Task requirements:
In the listing below, find the line containing "16: (185, 196, 7.76)" and the line containing "27: (143, 137, 26.36)". Repeat exactly those two lines and every line between them, nothing more.

Start of Entries shown

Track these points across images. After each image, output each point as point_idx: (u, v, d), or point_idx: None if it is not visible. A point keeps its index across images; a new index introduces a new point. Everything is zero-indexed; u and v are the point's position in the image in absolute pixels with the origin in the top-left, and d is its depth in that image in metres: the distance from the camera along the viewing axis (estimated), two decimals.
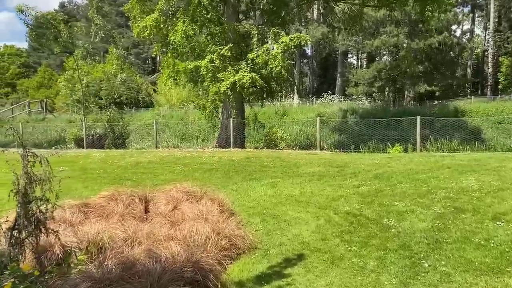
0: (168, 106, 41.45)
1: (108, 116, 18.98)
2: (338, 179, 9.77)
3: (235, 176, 10.84)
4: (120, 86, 19.93)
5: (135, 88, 39.16)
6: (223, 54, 14.12)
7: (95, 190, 9.77)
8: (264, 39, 15.84)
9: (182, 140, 25.34)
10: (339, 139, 21.60)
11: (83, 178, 11.14)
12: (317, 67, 67.46)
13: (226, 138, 16.46)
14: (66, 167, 12.66)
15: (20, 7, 15.63)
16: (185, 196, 7.76)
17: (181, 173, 11.46)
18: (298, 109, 38.15)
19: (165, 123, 32.40)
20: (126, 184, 10.25)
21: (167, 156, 13.73)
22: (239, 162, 12.42)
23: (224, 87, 13.92)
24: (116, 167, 12.57)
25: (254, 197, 8.71)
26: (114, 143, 19.09)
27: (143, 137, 26.36)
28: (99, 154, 14.65)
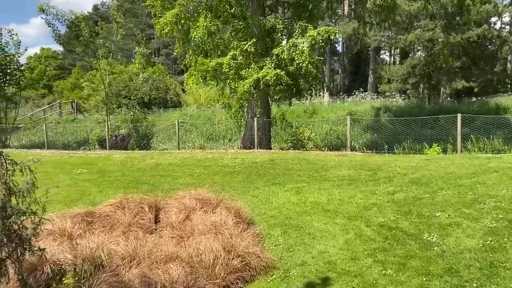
0: (196, 106, 41.22)
1: (132, 116, 18.59)
2: (370, 184, 8.84)
3: (257, 180, 10.07)
4: (143, 86, 19.38)
5: (163, 88, 39.02)
6: (246, 50, 13.35)
7: (109, 195, 9.24)
8: (290, 33, 14.98)
9: (209, 140, 24.81)
10: (372, 139, 20.46)
11: (99, 182, 10.65)
12: (348, 64, 65.89)
13: (251, 139, 15.70)
14: (85, 170, 12.26)
15: (41, 6, 15.45)
16: (199, 204, 7.05)
17: (201, 176, 10.78)
18: (328, 107, 37.06)
19: (192, 123, 32.06)
20: (142, 188, 9.72)
21: (188, 158, 13.11)
22: (263, 164, 11.63)
23: (247, 85, 13.16)
24: (135, 169, 12.05)
25: (276, 204, 7.91)
26: (138, 144, 18.69)
27: (170, 137, 26.00)
28: (120, 156, 14.21)
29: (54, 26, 16.18)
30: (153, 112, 38.40)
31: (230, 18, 14.79)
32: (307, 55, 13.35)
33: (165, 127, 30.33)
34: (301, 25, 14.18)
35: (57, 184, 10.53)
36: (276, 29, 14.40)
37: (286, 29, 15.07)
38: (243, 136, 16.75)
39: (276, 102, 19.68)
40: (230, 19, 14.78)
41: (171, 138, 25.17)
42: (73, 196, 9.22)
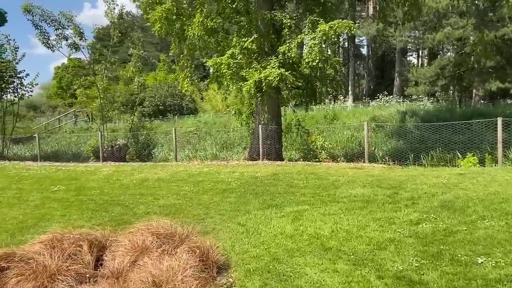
0: (213, 112, 39.82)
1: (130, 124, 17.18)
2: (388, 209, 6.97)
3: (251, 200, 8.33)
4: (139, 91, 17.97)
5: (178, 94, 37.81)
6: (247, 47, 11.70)
7: (72, 219, 7.71)
8: (300, 29, 13.22)
9: (223, 149, 23.25)
10: (396, 146, 18.38)
11: (70, 202, 9.14)
12: (373, 67, 63.38)
13: (258, 149, 13.99)
14: (63, 186, 10.82)
15: (26, 6, 14.29)
16: (158, 241, 5.37)
17: (187, 195, 9.12)
18: (350, 112, 34.99)
19: (207, 130, 30.65)
20: (114, 211, 8.18)
21: (181, 172, 11.50)
22: (263, 180, 9.89)
23: (247, 87, 11.49)
24: (118, 186, 10.51)
25: (265, 237, 6.14)
26: (138, 154, 17.27)
27: (183, 145, 24.59)
28: (109, 169, 12.74)
29: (42, 28, 14.99)
30: (168, 119, 37.21)
31: (232, 14, 13.20)
32: (317, 53, 11.57)
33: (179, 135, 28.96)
34: (311, 19, 12.43)
35: (25, 204, 9.15)
36: (283, 25, 12.67)
37: (295, 25, 13.32)
38: (250, 146, 15.06)
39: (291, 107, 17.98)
40: (232, 14, 13.19)
41: (184, 147, 23.76)
42: (29, 221, 7.71)
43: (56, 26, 14.85)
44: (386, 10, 20.09)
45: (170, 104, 36.70)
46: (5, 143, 18.93)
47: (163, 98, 37.17)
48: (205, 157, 18.94)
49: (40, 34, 14.95)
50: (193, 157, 19.37)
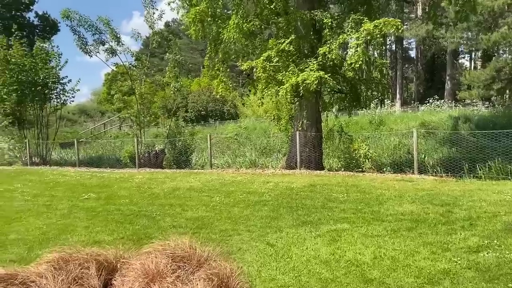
0: (254, 118, 39.39)
1: (167, 130, 16.89)
2: (441, 231, 6.02)
3: (285, 215, 7.59)
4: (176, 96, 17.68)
5: (220, 100, 37.67)
6: (284, 49, 11.01)
7: (94, 232, 7.28)
8: (342, 29, 12.37)
9: (262, 155, 22.64)
10: (449, 155, 16.97)
11: (96, 212, 8.76)
12: (422, 71, 60.77)
13: (297, 156, 13.21)
14: (94, 194, 10.53)
15: (65, 13, 14.35)
16: (173, 264, 4.76)
17: (217, 207, 8.51)
18: (398, 117, 33.41)
19: (247, 135, 30.23)
20: (139, 223, 7.68)
21: (213, 181, 10.94)
22: (299, 192, 9.13)
23: (282, 91, 10.78)
24: (148, 195, 10.08)
25: (296, 261, 5.39)
26: (176, 161, 16.95)
27: (223, 151, 24.23)
28: (142, 177, 12.41)
29: (80, 33, 15.02)
30: (209, 124, 37.16)
31: (270, 15, 12.58)
32: (360, 54, 10.69)
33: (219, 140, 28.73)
34: (354, 18, 11.57)
35: (52, 213, 8.88)
36: (324, 25, 11.87)
37: (337, 25, 12.48)
38: (288, 153, 14.32)
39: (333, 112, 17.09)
40: (270, 15, 12.56)
41: (224, 153, 23.36)
42: (51, 233, 7.36)
43: (93, 32, 14.88)
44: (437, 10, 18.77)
45: (211, 109, 36.63)
46: (48, 148, 19.21)
47: (205, 103, 37.15)
48: (243, 162, 18.39)
49: (78, 39, 15.03)
50: (232, 163, 18.87)
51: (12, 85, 17.71)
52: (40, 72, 18.09)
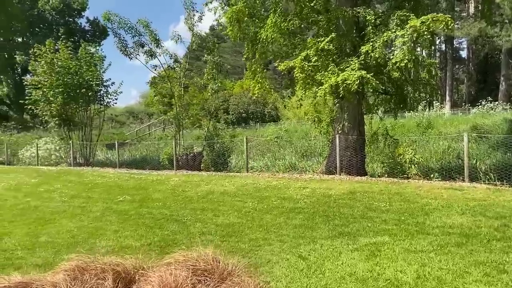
0: (295, 120, 38.83)
1: (205, 132, 16.74)
2: (496, 248, 5.34)
3: (320, 225, 7.09)
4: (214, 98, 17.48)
5: (261, 102, 37.41)
6: (323, 48, 10.47)
7: (123, 236, 7.10)
8: (386, 27, 11.65)
9: (303, 158, 22.09)
10: (503, 161, 15.71)
11: (128, 216, 8.62)
12: (474, 71, 57.79)
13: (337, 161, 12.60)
14: (128, 197, 10.46)
15: (106, 15, 14.53)
16: (193, 278, 4.42)
17: (249, 213, 8.13)
18: (448, 120, 31.79)
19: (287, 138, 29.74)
20: (169, 228, 7.45)
21: (248, 185, 10.57)
22: (337, 199, 8.58)
23: (321, 92, 10.24)
24: (181, 198, 9.87)
25: (329, 278, 4.90)
26: (214, 163, 16.76)
27: (263, 153, 23.90)
28: (178, 179, 12.26)
29: (120, 36, 15.14)
30: (250, 127, 36.97)
31: (310, 13, 12.08)
32: (406, 52, 9.98)
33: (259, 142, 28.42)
34: (400, 15, 10.85)
35: (86, 215, 8.83)
36: (367, 22, 11.23)
37: (380, 22, 11.80)
38: (328, 157, 13.72)
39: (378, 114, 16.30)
40: (310, 14, 12.06)
41: (264, 155, 23.03)
42: (80, 236, 7.25)
43: (133, 34, 14.97)
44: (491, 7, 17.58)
45: (252, 111, 36.42)
46: (91, 149, 19.61)
47: (246, 105, 37.01)
48: (283, 165, 17.93)
49: (119, 42, 15.18)
50: (271, 166, 18.47)
51: (58, 88, 18.19)
52: (85, 75, 18.50)
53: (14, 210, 9.53)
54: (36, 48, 18.98)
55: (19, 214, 9.11)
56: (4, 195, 11.25)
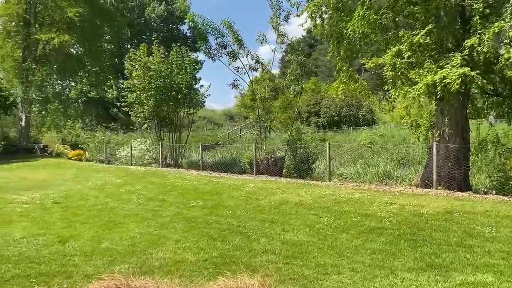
0: (393, 124, 36.37)
1: (288, 136, 15.94)
2: None
3: (404, 252, 5.90)
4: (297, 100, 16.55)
5: (355, 105, 35.62)
6: (418, 42, 9.05)
7: (181, 248, 6.62)
8: (499, 16, 9.82)
9: (399, 165, 20.27)
10: None
11: (195, 223, 8.16)
12: None
13: None
14: (201, 202, 10.08)
15: (190, 17, 14.44)
16: None
17: (322, 231, 7.15)
18: None
19: (383, 143, 27.87)
20: (233, 241, 6.88)
21: (326, 196, 9.54)
22: (429, 220, 7.22)
23: (414, 93, 8.82)
24: (253, 207, 9.20)
25: None
26: (296, 169, 15.90)
27: (354, 159, 22.49)
28: (254, 185, 11.63)
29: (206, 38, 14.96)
30: (342, 131, 35.37)
31: (404, 5, 10.70)
32: None
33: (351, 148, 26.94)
34: None
35: (155, 221, 8.58)
36: (473, 11, 9.54)
37: (491, 11, 9.99)
38: (425, 168, 12.07)
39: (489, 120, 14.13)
40: (404, 5, 10.68)
41: (356, 162, 21.63)
42: (140, 245, 6.91)
43: (216, 35, 14.74)
44: None
45: (345, 115, 34.80)
46: (180, 151, 19.94)
47: (339, 108, 35.50)
48: (376, 174, 16.47)
49: (203, 43, 15.05)
50: (363, 173, 17.12)
51: (150, 90, 18.77)
52: (175, 78, 18.86)
53: (91, 210, 9.64)
54: (132, 53, 19.81)
55: (94, 215, 9.16)
56: (87, 194, 11.59)
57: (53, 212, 9.44)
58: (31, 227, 8.04)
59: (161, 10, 58.20)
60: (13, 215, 9.00)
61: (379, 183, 13.22)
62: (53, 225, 8.24)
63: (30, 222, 8.43)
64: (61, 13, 26.90)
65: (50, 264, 5.95)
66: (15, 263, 5.99)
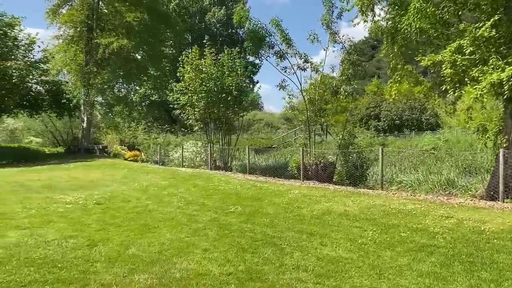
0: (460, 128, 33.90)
1: (340, 140, 15.06)
2: None
3: (458, 276, 5.03)
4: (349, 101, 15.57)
5: (417, 108, 33.63)
6: (482, 36, 7.97)
7: (207, 259, 6.18)
8: None
9: (465, 173, 18.65)
10: None
11: (228, 231, 7.69)
12: None
13: None
14: (239, 208, 9.62)
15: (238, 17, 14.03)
16: None
17: (365, 247, 6.39)
18: None
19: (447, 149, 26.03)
20: (263, 253, 6.36)
21: (375, 207, 8.69)
22: (491, 239, 6.22)
23: (476, 93, 7.75)
24: (292, 216, 8.58)
25: None
26: (349, 175, 15.00)
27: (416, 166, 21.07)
28: (298, 192, 10.97)
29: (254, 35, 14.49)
30: (403, 135, 33.50)
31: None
32: None
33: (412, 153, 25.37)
34: None
35: (188, 226, 8.23)
36: None
37: None
38: (491, 178, 10.80)
39: None
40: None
41: (417, 168, 20.23)
42: (167, 252, 6.54)
43: (263, 34, 14.23)
44: None
45: (407, 118, 32.92)
46: (229, 153, 19.69)
47: (400, 111, 33.68)
48: (438, 182, 15.17)
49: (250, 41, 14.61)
50: (424, 181, 15.88)
51: (201, 93, 18.71)
52: (226, 80, 18.67)
53: (129, 213, 9.50)
54: (184, 56, 19.88)
55: (130, 218, 8.99)
56: (130, 196, 11.54)
57: (92, 213, 9.40)
58: (66, 229, 7.98)
59: (221, 15, 59.06)
60: (53, 216, 9.05)
61: (440, 193, 12.05)
62: (88, 228, 8.13)
63: (66, 223, 8.40)
64: (121, 18, 27.80)
65: (71, 269, 5.74)
66: (38, 266, 5.84)
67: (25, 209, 9.62)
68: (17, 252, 6.47)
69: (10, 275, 5.49)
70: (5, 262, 5.98)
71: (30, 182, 13.75)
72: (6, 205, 10.11)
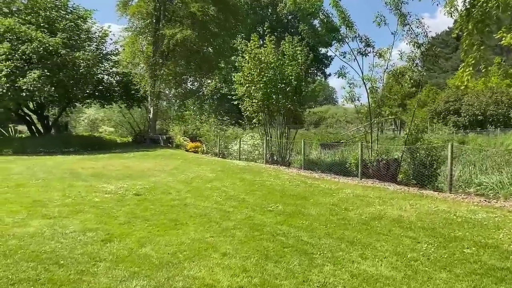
0: None
1: (406, 136, 13.37)
2: None
3: None
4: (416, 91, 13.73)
5: (505, 102, 30.13)
6: None
7: (223, 265, 5.36)
8: None
9: None
10: None
11: (258, 233, 6.77)
12: None
13: None
14: (281, 206, 8.67)
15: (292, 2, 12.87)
16: None
17: (414, 263, 5.12)
18: None
19: None
20: (286, 265, 5.49)
21: (437, 213, 7.27)
22: None
23: None
24: (336, 220, 7.43)
25: None
26: (416, 174, 13.34)
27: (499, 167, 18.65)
28: (351, 191, 9.72)
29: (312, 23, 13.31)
30: (487, 132, 30.15)
31: None
32: None
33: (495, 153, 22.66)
34: None
35: (219, 225, 7.44)
36: None
37: None
38: None
39: None
40: None
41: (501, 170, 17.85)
42: (182, 255, 5.77)
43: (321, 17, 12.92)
44: None
45: (492, 113, 29.58)
46: (287, 147, 18.68)
47: (484, 106, 30.37)
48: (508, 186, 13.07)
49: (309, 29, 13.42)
50: (509, 184, 13.79)
51: (259, 83, 17.89)
52: (286, 69, 17.67)
53: (164, 206, 8.92)
54: (243, 44, 19.14)
55: (162, 212, 8.39)
56: (172, 188, 11.01)
57: (126, 205, 8.94)
58: (90, 220, 7.55)
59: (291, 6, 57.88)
60: (86, 205, 8.72)
61: None
62: (114, 220, 7.63)
63: (94, 215, 7.98)
64: (186, 8, 27.75)
65: (71, 268, 5.17)
66: (39, 262, 5.35)
67: (62, 197, 9.44)
68: (28, 244, 6.07)
69: (5, 271, 5.04)
70: (8, 255, 5.58)
71: (82, 170, 13.81)
72: (47, 192, 10.02)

End of Entries shown

Reply:
16: (185, 196, 7.76)
17: (181, 173, 11.46)
18: (298, 109, 38.15)
19: (165, 123, 32.40)
20: (126, 184, 10.25)
21: (167, 156, 13.73)
22: (239, 162, 12.42)
23: (224, 87, 13.92)
24: (116, 167, 12.57)
25: (254, 197, 8.71)
26: (114, 143, 19.09)
27: (143, 137, 26.36)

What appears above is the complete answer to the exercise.